Paul Worsey, professor of mining engineering at UMR, is an instructor of the nation’s only pyrotechnics course offered for college credit. An expert in munitions, Worsey is part of a team developing techniques to trace explosives back to their manufacturers, an effort that may help law enforcement officials better identify terrorists.

Paul WorseyPrior to the terrorist attacks on Sept. 11, 2001, what technology was used at U.S. airports to detect explosives?

At 9-11, the only widespread technology that the U.S. airports had was old generation X-ray machines, plus gas chromatographs that relied on the analysis of solvent swabs. Explosives were difficult to detect and still are mainly because there are literally hundreds of different explosives that have been synthesized in the past and many widely different types of chemical compositions.
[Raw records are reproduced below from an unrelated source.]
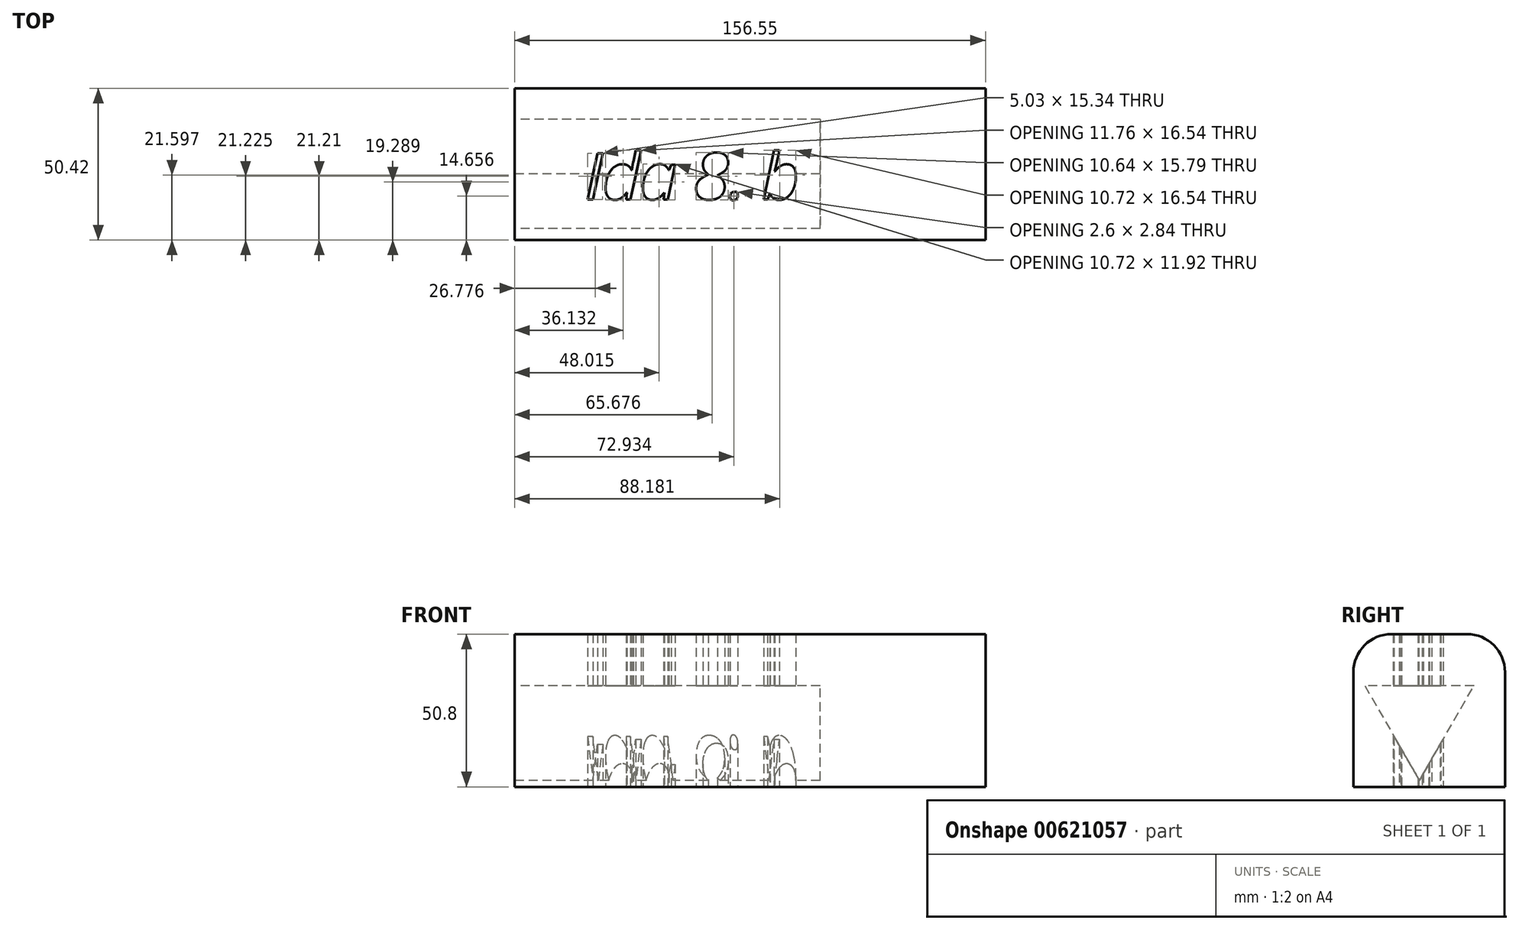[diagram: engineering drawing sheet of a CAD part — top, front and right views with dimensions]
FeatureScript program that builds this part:
annotation { "Feature Type Name" : "Feature", "Feature Type Description" : "" }
export const myFeature = defineFeature(function(context is Context, id is Id, definition is map)
    precondition{}
    {
        {
            var Q0;
            Q0=qCreatedBy(makeId("Top.planeOp"),FACE);
            var sketch = newSketch(context, id + "F0", { "sketchPlane" : qUnion([Q0])});
            skLineSegment(sketch, "E0.bottom", {"start": v(16.64, 0) * mm, "end": v(-139.9, 0) * mm});
            skLineSegment(sketch, "E0.top", {"start": v(16.64, 50.42) * mm, "end": v(-139.9, 50.42) * mm});
            skLineSegment(sketch, "E0.left", {"start": v(16.64, 0) * mm, "end": v(16.64, 50.42) * mm});
            skLineSegment(sketch, "E0.right", {"start": v(-139.9, 0) * mm, "end": v(-139.9, 50.42) * mm});
            skPoint(sketch, "E0.middle", {"position": v(-61.63, 25.21) * mm});
            skText(sketch, "E1", { "text": "Ida 8. b", "fontName": "OpenSans-Italic.ttf"});
            const initialGuessF0  = {"E1": [-0.11655, 0.01354, 1, 0, 0.01547]};
            skSetInitialGuess(sketch, initialGuessF0);
            skSolve(sketch);
        }
        {
            var Q0;
            Q0=makeQuery(id+"F0.imprint","IMPRINT",FACE,{"disambiguationData":[TD([[makeQuery(id+"F0.imprint","IMPRINT",EDGE,{"derivedFrom":sQuery(id+"F0.wireOp",EDGE,"E0.bottom")}),-1.0]])]});
            extrude(context, id + "F1", {"entities" : qUnion([Q0]), "depth" : 50.8 * mm, "offsetDistance" : 25.4 * mm});
        }
        {
            var Q0;
            Q0=makeQuery(id+"F1.opExtrude","CAP_EDGE",EDGE,{"disambiguationData":[OSD([sQuery(id+"F0.wireOp",EDGE,"E0.top")])],"isStart":false});
            var Q1;
            Q1=makeQuery(id+"F1.opExtrude","CAP_EDGE",EDGE,{"disambiguationData":[OSD([sQuery(id+"F0.wireOp",EDGE,"E0.bottom")])],"isStart":false});
            fillet(context, id + "F2", {"entities" : qUnion([Q0, Q1]), "radius" : 12.7 * mm, "tangentPropagation" : true, "allowEdgeOverflow" : false});
        }
        {
            var Q0;
            Q0=makeQuery(id+"F1.opExtrude","SWEPT_FACE",FACE,{"disambiguationData":[OSD([sQuery(id+"F0.wireOp",EDGE,"E0.right")])]});
            var sketch = newSketch(context, id + "F3", { "sketchPlane" : qUnion([Q0])});
            skCircle(sketch, "E2.cCircle", {"center": v(-21.96, 23.12) * mm, "radius": 10.5 * mm, "construction": true});
            skLineSegment(sketch, "E2.0", {"start": v(-40.13, 33.61) * mm, "end": v(-3.8, 33.61) * mm});
            skLineSegment(sketch, "E2.1", {"start": v(-3.8, 33.61) * mm, "end": v(-21.96, 2.14) * mm});
            skLineSegment(sketch, "E2.2", {"start": v(-21.96, 2.14) * mm, "end": v(-40.13, 33.61) * mm});
            skPoint(sketch, "E2.0.midPoint", {"position": v(-21.96, 33.61) * mm});
            skSolve(sketch);
        }
        {
            var Q0;
            Q0=makeQuery(id+"F3.imprint","IMPRINT",FACE,{"disambiguationData":[TD([[makeQuery(id+"F3.imprint","IMPRINT",EDGE,{"derivedFrom":sQuery(id+"F3.wireOp",EDGE,"E2.0")}),-1.0]])]});
            extrude(context, id + "F4", {"entities" : qUnion([Q0]), "operationType" : NewBodyOperationType.REMOVE, "oppositeDirection" : true, "depth" : 101.6 * mm, "offsetDistance" : 25.4 * mm});
        }
    });
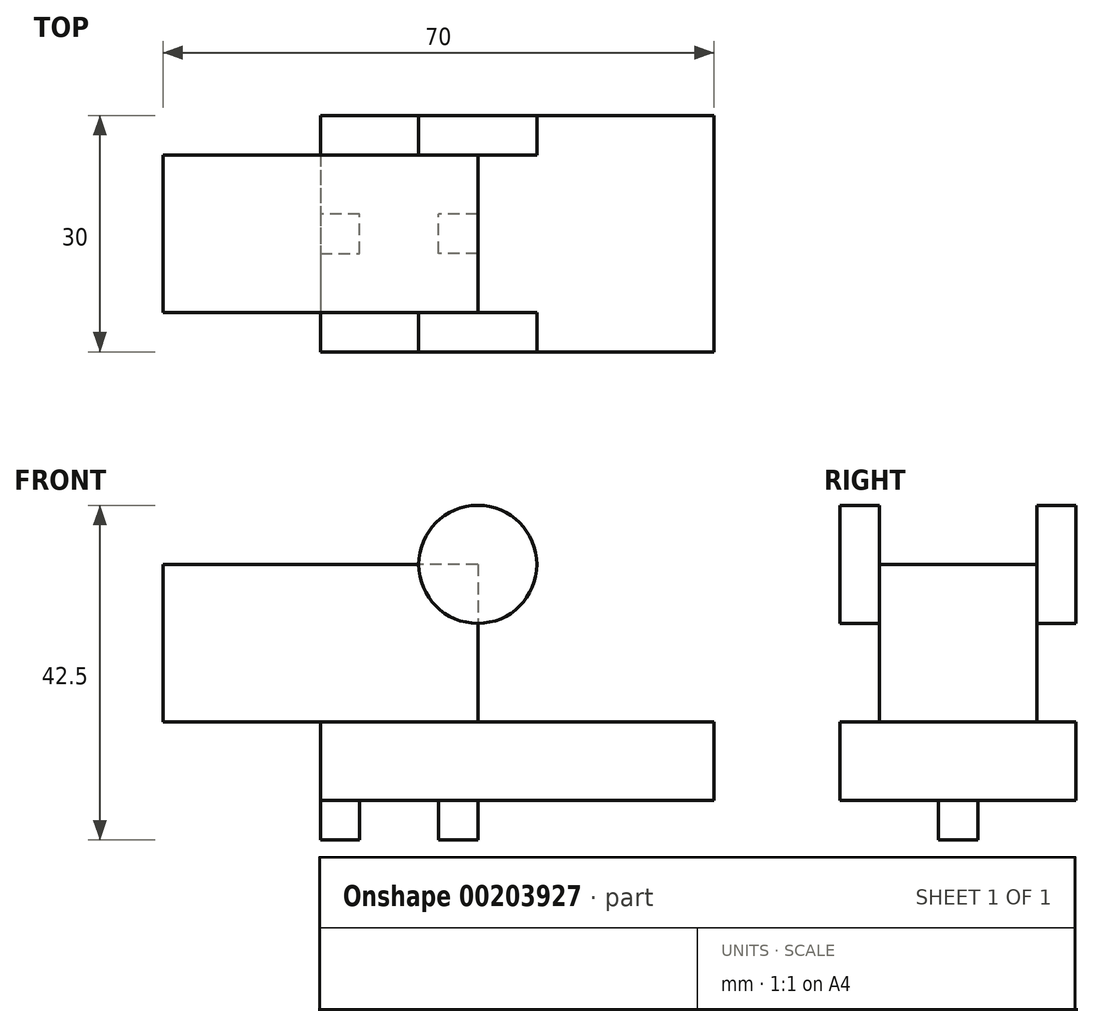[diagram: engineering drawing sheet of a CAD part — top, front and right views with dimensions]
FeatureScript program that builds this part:
annotation { "Feature Type Name" : "Feature", "Feature Type Description" : "" }
export const myFeature = defineFeature(function(context is Context, id is Id, definition is map)
    precondition{}
    {
        {
            var Q0;
            Q0=qCreatedBy(makeId("Top.planeOp"),FACE);
            var sketch = newSketch(context, id + "F0", { "sketchPlane" : qUnion([Q0])});
            skLineSegment(sketch, "E0.bottom", {"start": v(25, 15) * mm, "end": v(-25, 15) * mm});
            skLineSegment(sketch, "E0.top", {"start": v(25, -15) * mm, "end": v(-25, -15) * mm});
            skLineSegment(sketch, "E0.left", {"start": v(25, 15) * mm, "end": v(25, -15) * mm});
            skLineSegment(sketch, "E0.right", {"start": v(-25, 15) * mm, "end": v(-25, -15) * mm});
            skPoint(sketch, "E0.middle", {"position": v(0, 0) * mm});
            skSolve(sketch);
        }
        {
            var Q0;
            Q0=qSketchRegion(id+"F0",true);
            extrude(context, id + "F1", {"entities" : qUnion([Q0]), "depth" : 10 * mm});
        }
        {
            var Q0;
            Q0=makeQuery(id+"F1.opExtrude","CAP_FACE",FACE,{"disambiguationData":[OSD([sQuery(id+"F0.wireOp",EDGE,"E0.bottom"),sQuery(id+"F0.wireOp",EDGE,"E0.top"),sQuery(id+"F0.wireOp",EDGE,"E0.left"),sQuery(id+"F0.wireOp",EDGE,"E0.right")])],"isStart":true});
            var sketch = newSketch(context, id + "F2", { "sketchPlane" : qUnion([Q0])});
            skLineSegment(sketch, "E1", {"start": v(-25, 0) * mm, "end": v(-25, 2.5) * mm});
            skLineSegment(sketch, "E2", {"start": v(-25, 2.5) * mm, "end": v(-20, 2.5) * mm});
            skLineSegment(sketch, "E3", {"start": v(-20, 2.5) * mm, "end": v(-20, -2.5) * mm});
            skLineSegment(sketch, "E4", {"start": v(-20, -2.5) * mm, "end": v(-25, -2.5) * mm});
            skLineSegment(sketch, "E5", {"start": v(-25, -2.5) * mm, "end": v(-25, 0) * mm});
            skLineSegment(sketch, "E6.bottom", {"start": v(-5, 2.5) * mm, "end": v(-10, 2.5) * mm});
            skLineSegment(sketch, "E6.top", {"start": v(-5, -2.5) * mm, "end": v(-10, -2.5) * mm});
            skLineSegment(sketch, "E6.left", {"start": v(-5, 2.5) * mm, "end": v(-5, -2.5) * mm});
            skLineSegment(sketch, "E6.right", {"start": v(-10, 2.5) * mm, "end": v(-10, -2.5) * mm});
            skPoint(sketch, "E6.middle", {"position": v(-7.5, 0) * mm});
            skLineSegment(sketch, "E7", {"start": v(-25, 0) * mm, "end": v(-22.5, 0) * mm, "construction": true});
            skSolve(sketch);
        }
        {
            var Q0;
            Q0=qSketchRegion(id+"F2",true);
            extrude(context, id + "F3", {"entities" : qUnion([Q0]), "operationType" : NewBodyOperationType.ADD, "depth" : 5 * mm});
        }
        {
            var Q0;
            Q0=makeQuery(id+"F1.opExtrude","CAP_FACE",FACE,{"disambiguationData":[OSD([sQuery(id+"F0.wireOp",EDGE,"E0.bottom"),sQuery(id+"F0.wireOp",EDGE,"E0.top"),sQuery(id+"F0.wireOp",EDGE,"E0.left"),sQuery(id+"F0.wireOp",EDGE,"E0.right")])],"isStart":false});
            var sketch = newSketch(context, id + "F4", { "sketchPlane" : qUnion([Q0])});
            skLineSegment(sketch, "E8", {"start": v(-25, 10) * mm, "end": v(-5, 10) * mm});
            skLineSegment(sketch, "E9", {"start": v(-5, 10) * mm, "end": v(-5, -10) * mm});
            skLineSegment(sketch, "E10", {"start": v(-5, -10) * mm, "end": v(-25, -10) * mm});
            skLineSegment(sketch, "E11", {"start": v(-25, -10) * mm, "end": v(-25, 0) * mm});
            skLineSegment(sketch, "E12", {"start": v(-25, 0) * mm, "end": v(-25, 10) * mm});
            skSolve(sketch);
        }
        {
            var Q0;
            Q0=qSketchRegion(id+"F4",true);
            extrude(context, id + "F5", {"entities" : qUnion([Q0]), "operationType" : NewBodyOperationType.ADD, "depth" : 20 * mm});
        }
        {
            var Q0;
            Q0=makeQuery(id+"F5.boolean.opBoolean","MERGE",FACE,{"derivedFrom":[makeQuery(id+"F3.boolean.opBoolean","MERGE",FACE,{"derivedFrom":[makeQuery(id+"F1.opExtrude","SWEPT_FACE",FACE,{"disambiguationData":[OSD([sQuery(id+"F0.wireOp",EDGE,"E0.right")])]}),makeQuery(id+"F3.opExtrude","SWEPT_FACE",FACE,{"disambiguationData":[OSD([sQuery(id+"F2.wireOp",EDGE,"E1"),sQuery(id+"F2.wireOp",EDGE,"E5")])]})]}),makeQuery(id+"F5.opExtrude","SWEPT_FACE",FACE,{"disambiguationData":[OSD([sQuery(id+"F4.wireOp",EDGE,"E11"),sQuery(id+"F4.wireOp",EDGE,"E12")])]})]});
            var sketch = newSketch(context, id + "F6", { "sketchPlane" : qUnion([Q0])});
            skPoint(sketch, "E13.endSnap0", {"position": v(0, 30) * mm});
            skLineSegment(sketch, "E14.bottom", {"start": v(-10, 30) * mm, "end": v(10, 30) * mm});
            skLineSegment(sketch, "E14.top", {"start": v(-10, 10) * mm, "end": v(10, 10) * mm});
            skLineSegment(sketch, "E14.left", {"start": v(-10, 30) * mm, "end": v(-10, 10) * mm});
            skLineSegment(sketch, "E14.right", {"start": v(10, 30) * mm, "end": v(10, 10) * mm});
            skSolve(sketch);
        }
        {
            var Q0;
            Q0=qSketchRegion(id+"F6",true);
            extrude(context, id + "F7", {"entities" : qUnion([Q0]), "operationType" : NewBodyOperationType.ADD, "depth" : 20 * mm});
        }
        {
            var Q0;
            Q0=makeQuery(id+"F7.boolean.opBoolean","MERGE",FACE,{"derivedFrom":[makeQuery(id+"F5.opExtrude","SWEPT_FACE",FACE,{"disambiguationData":[OSD([sQuery(id+"F4.wireOp",EDGE,"E10")])]}),makeQuery(id+"F7.opExtrude","SWEPT_FACE",FACE,{"disambiguationData":[OSD([sQuery(id+"F6.wireOp",EDGE,"E14.right")])]})]});
            var sketch = newSketch(context, id + "F8", { "sketchPlane" : qUnion([Q0])});
            skCircle(sketch, "E15", {"center": v(-5, 30) * mm, "radius": 7.5 * mm});
            skSolve(sketch);
        }
        {
            var Q0;
            Q0=qSketchRegion(id+"F8",true);
            extrude(context, id + "F9", {"entities" : qUnion([Q0]), "operationType" : NewBodyOperationType.ADD, "depth" : 5 * mm});
        }
        {
            var Q0;
            Q0=makeQuery(id+"F7.boolean.opBoolean","MERGE",FACE,{"derivedFrom":[makeQuery(id+"F5.opExtrude","SWEPT_FACE",FACE,{"disambiguationData":[OSD([sQuery(id+"F4.wireOp",EDGE,"E8")])]}),makeQuery(id+"F7.opExtrude","SWEPT_FACE",FACE,{"disambiguationData":[OSD([sQuery(id+"F6.wireOp",EDGE,"E14.left")])]})]});
            var sketch = newSketch(context, id + "F10", { "sketchPlane" : qUnion([Q0])});
            skCircle(sketch, "E16", {"center": v(5, 30) * mm, "radius": 7.5 * mm});
            skSolve(sketch);
        }
        {
            var Q0;
            Q0=qSketchRegion(id+"F10",true);
            extrude(context, id + "F11", {"entities" : qUnion([Q0]), "operationType" : NewBodyOperationType.ADD, "depth" : 5 * mm});
        }
    });
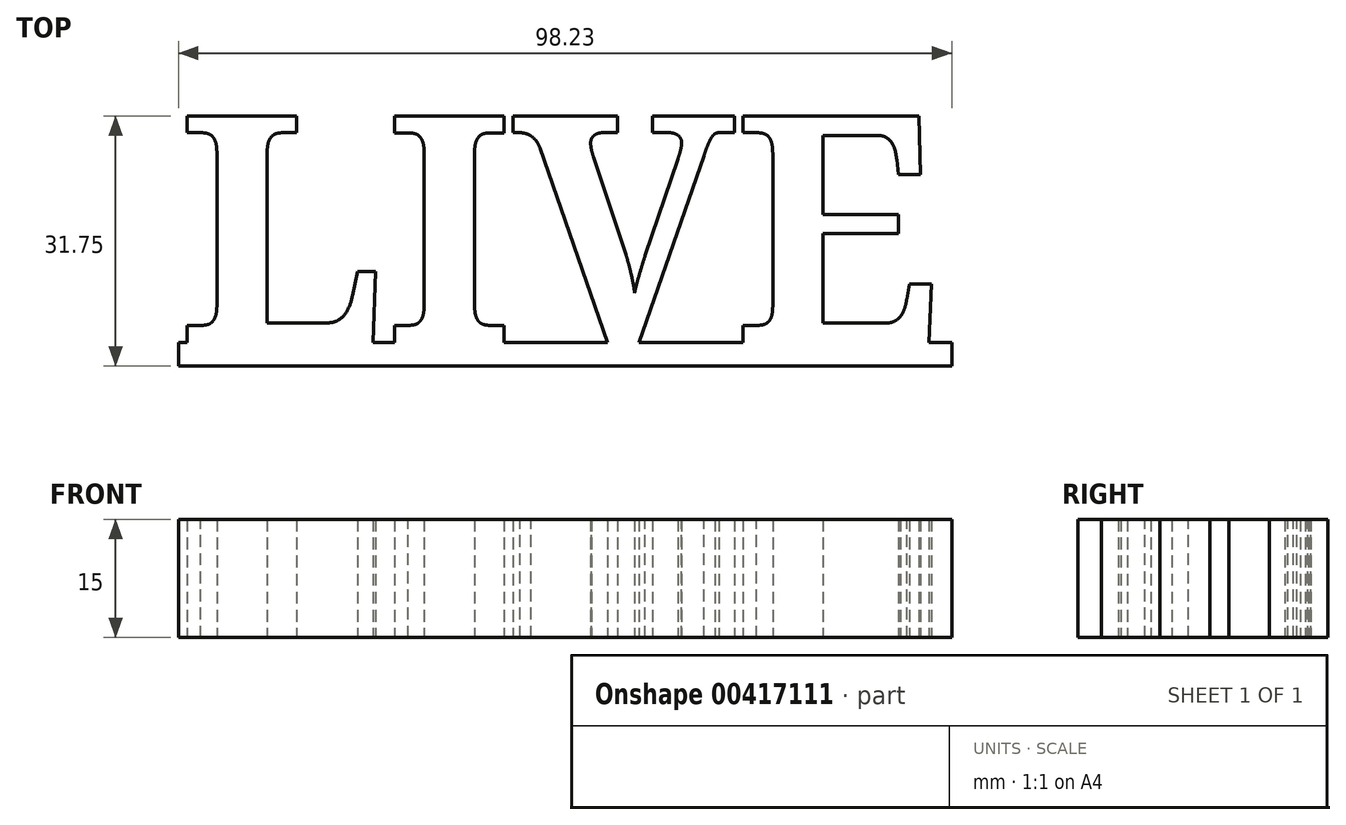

Also, many common items, such as sugar, can be used to make explosives.

You handle explosives nearly every day. Do you have any problems when you fly?

I have only been stopped once and that was before 9-11. A bag I was carrying was accidentally contaminated with nitroglycerine by one of my graduate students. I take precautions not to be detected and have to constantly defeat the attempts of my students to contaminate me and get me caught -- the prospect of which they think is extremely amusing. I am impressed though by some of the new X-ray machines that use false color along with sophisticated image processing to scan luggage. On my last trip to Brazil, I brought back a large amethyst geode, which was identified on entering the United States in Miami without me even having to open my bag. That was very impressive.

How does the government plan to improve explosives detection?

There are a number of new breakthroughs in detecting explosives and their traces. For example, laser photoluminescence spectroscopy uses a laser to scan the surface of luggage and a sensor to detect light emissions from explosive contamination that are outside of the visible spectrum. Hopefully, for you reading this article, getting through an airport is going to be much quicker, simpler and safer in the future due to this and other high-tech gadgetry. Of course, it is just going to get more difficult for me.